* Tasks to carry out
1: In the FileMaker passage, why can't one diff two versions of an FMP file?
2: Decide whether each statement agrees with the FileMaker passage. Answer yes or no, and quote the words from the passage that settle it. (a) The writer has gotten the demo version of one of the three main tools to work consistently. (b) There are several tools available for refactoring. (c) Passing multiple arguments into a sub-script takes only one line of script.

[Study text Boundary: Start]

As an XPer, I need to be able to test-drive development. The only reasonable way to do that is by using external AppleScript (or Python + appscript and maybe PyUnit too) tests. I don't know about you, but that sounds like far more trouble than it's worth. Just navigating the maze of what works as expected and what requires arcane tricks in the AppleScript world gives me a headache just thinking about it.
XPers also refactor. Not surprisingly, there are no tools at all for refactoring. Worse, the structure and syntax of FileMaker's scripting language actively discourages refactoring. For example, while it's possible to pass multiple arguments into a sub-script, they have to be packed on the caller side and unpacked by the callee - multiple lines of script. And having to drag commands into place rather than just type like a normal human...
Then there is basic source control. A FileMaker file consists of several elements, the most important being
- Tables and relationships
- Scripts
- Layouts
I need to be able to see what's changed from one version of my FMP file to another. Since all the above elements are stored in a single binary file with a proprietary format, it's impossible to do a diff. Sure, one could export a DDR XML file and diff that, but diffing XML?!
And there are indeed tools that purport to do this. Unfortunately, they are universally hard to use and slow, if you cam get them to work at all. (Of the 3 main contenders, I have only managed to get the demo version of one of them to work consistently. The others are so obsessed with license keys that they fail to work at all.)

[Study text Boundary: End]
[Dataset excerpts Boundary: Start]

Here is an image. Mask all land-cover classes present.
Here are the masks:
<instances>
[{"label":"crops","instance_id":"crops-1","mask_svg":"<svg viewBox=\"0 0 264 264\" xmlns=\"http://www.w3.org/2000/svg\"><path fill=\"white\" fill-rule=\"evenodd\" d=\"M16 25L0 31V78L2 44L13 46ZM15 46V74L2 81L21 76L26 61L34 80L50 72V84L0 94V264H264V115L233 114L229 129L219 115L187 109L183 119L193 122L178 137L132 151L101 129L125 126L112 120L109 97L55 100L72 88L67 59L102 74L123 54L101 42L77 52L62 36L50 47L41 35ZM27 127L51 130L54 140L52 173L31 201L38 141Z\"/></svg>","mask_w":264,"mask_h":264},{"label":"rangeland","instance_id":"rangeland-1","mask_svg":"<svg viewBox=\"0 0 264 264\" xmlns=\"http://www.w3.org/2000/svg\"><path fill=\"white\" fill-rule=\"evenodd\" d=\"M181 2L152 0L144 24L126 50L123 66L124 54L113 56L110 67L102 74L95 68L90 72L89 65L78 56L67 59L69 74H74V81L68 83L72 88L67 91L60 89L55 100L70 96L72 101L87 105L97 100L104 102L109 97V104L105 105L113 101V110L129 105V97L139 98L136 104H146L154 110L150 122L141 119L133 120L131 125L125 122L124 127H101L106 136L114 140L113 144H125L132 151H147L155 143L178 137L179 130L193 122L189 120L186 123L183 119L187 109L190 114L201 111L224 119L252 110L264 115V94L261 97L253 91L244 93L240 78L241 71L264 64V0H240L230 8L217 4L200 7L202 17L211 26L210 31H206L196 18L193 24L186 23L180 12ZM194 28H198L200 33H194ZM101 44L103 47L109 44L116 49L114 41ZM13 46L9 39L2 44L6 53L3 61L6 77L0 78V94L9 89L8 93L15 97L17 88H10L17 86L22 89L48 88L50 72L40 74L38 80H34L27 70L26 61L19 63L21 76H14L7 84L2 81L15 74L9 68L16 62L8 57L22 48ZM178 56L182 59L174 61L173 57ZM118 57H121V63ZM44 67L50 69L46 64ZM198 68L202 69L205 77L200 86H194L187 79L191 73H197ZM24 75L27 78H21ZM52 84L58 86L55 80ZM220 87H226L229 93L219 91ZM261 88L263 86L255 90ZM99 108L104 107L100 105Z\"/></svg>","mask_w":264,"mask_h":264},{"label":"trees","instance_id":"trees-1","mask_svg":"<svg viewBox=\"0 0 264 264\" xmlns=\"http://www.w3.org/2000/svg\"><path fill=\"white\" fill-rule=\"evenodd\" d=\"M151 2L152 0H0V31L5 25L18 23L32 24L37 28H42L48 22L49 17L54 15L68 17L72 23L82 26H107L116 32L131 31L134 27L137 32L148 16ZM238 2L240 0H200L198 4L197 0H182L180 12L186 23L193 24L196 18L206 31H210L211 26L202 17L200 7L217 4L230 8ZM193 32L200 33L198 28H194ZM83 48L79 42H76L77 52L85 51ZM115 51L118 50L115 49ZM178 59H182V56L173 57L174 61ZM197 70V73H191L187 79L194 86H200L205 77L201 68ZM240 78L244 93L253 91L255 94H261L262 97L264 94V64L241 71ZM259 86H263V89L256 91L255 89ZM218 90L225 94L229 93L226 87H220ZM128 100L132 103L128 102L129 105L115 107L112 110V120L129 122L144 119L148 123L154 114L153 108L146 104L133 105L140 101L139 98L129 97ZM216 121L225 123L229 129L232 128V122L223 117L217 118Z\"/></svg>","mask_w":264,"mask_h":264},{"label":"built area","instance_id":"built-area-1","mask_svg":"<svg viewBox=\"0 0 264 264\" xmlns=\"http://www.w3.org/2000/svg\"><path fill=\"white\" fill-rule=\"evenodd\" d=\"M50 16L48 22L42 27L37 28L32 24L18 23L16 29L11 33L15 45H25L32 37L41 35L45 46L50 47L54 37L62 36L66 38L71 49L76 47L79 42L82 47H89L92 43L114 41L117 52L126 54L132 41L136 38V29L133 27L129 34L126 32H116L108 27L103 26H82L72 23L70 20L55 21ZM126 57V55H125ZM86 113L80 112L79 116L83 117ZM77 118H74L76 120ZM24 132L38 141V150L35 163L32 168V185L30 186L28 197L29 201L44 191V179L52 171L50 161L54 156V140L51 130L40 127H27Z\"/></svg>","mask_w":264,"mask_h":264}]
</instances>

[Dataset excerpts Boundary: End]

* Task responses
1: All the elements are stored in a single binary file with a proprietary format.

2:
(a) Yes: "I have only managed to get the demo version of one of them to work consistently."
(b) No: "there are no tools at all for refactoring."
(c) No: "they have to be packed on the caller side and unpacked by the callee - multiple lines of script."